Вспомнив Мышкова и представив его виноватое, унылое лицо, Соловьев подумал о переменчивости летчицкой судьбы и о том, что и сейчас, возможно, повстречает штурмана в аэропорту, хотя тому назначено ходить по врачам, А потом с облегчением подумал о себе, о том, что в собственной жизни все идет так, как надо, все ясно и определенно, и жена с сыном уехала в яблочный город на Днепре на весь август, ты остался один, и некому будет ругать за выпивку. Соловьев шумно вздохнул, затягиваясь воздухом, потому что любил жену, хотя и был рад свободе, и, повернувшись лицом к полю, где сразу же отличил аккуратный «ИЛ-14», на котором лишь позавчера улетали жена и сын и от которого теперь отделился такой же автозаправщик с синей кабиной, какой водил и он сам, — Соловьев близко увидел свое прощание с семьей: и как жена улыбалась, чтоб не грустить, и как сын стоял приунывший, не радуясь первому полету, а уже в эту минуту тоскуя по своей девчонке.
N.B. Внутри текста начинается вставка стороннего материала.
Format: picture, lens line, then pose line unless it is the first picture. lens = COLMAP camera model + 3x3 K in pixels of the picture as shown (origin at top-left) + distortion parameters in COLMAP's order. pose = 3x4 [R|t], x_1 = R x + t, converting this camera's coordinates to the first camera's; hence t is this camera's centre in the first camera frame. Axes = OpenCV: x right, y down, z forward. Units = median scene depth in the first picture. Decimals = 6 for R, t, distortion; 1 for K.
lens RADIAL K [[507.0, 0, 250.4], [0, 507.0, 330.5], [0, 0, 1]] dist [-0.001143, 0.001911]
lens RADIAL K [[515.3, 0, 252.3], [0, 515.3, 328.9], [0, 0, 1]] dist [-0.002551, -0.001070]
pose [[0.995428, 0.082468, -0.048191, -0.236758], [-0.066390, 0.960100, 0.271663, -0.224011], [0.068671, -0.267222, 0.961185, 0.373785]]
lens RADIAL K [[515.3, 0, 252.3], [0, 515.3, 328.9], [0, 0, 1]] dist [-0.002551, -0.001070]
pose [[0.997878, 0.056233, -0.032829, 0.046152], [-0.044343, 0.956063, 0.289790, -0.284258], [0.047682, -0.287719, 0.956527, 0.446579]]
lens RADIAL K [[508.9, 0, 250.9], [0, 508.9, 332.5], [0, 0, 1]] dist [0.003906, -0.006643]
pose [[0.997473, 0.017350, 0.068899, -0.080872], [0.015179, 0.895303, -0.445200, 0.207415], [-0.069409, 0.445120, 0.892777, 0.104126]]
Теперь будет сын тосковать по своей девчонке вдали от нее, в яблочном городе — в том самом городе, где прошла его, Соловьева, молодость и куда он мог вернуться навсегда еще в военные годы, но не вернулся. И правильно сделал, иначе ждала бы, наверное, его незавидная судьба, какая выпала партизанскому другу Войтеховичу: и паромщиком был Войтехович, и бакенщиком, и бригадиром рыбацкой артели, и плавал на медлительном буксире, а все не мог наладить своей жизни и даже приличною дома не имел, а какую-то развалюху у глинистой кручи реки. Сын тоже слыхал о Войтеховиче: он, Соловьев, чуть ли не каждый год выезжал на Днепр и потом рассказывал, какие грустные перемены произошли у партизанского друга. И сын, почти насильно согласившись лететь, просил, чтобы жить они стали в развалюхе Войтеховича, вблизи реки, но он, Соловьев, не позволил и впервые сумрачно порадовался, что у Войтеховича жить негде, а по садовому берегу реки полно больших домов, где пустуют комнаты.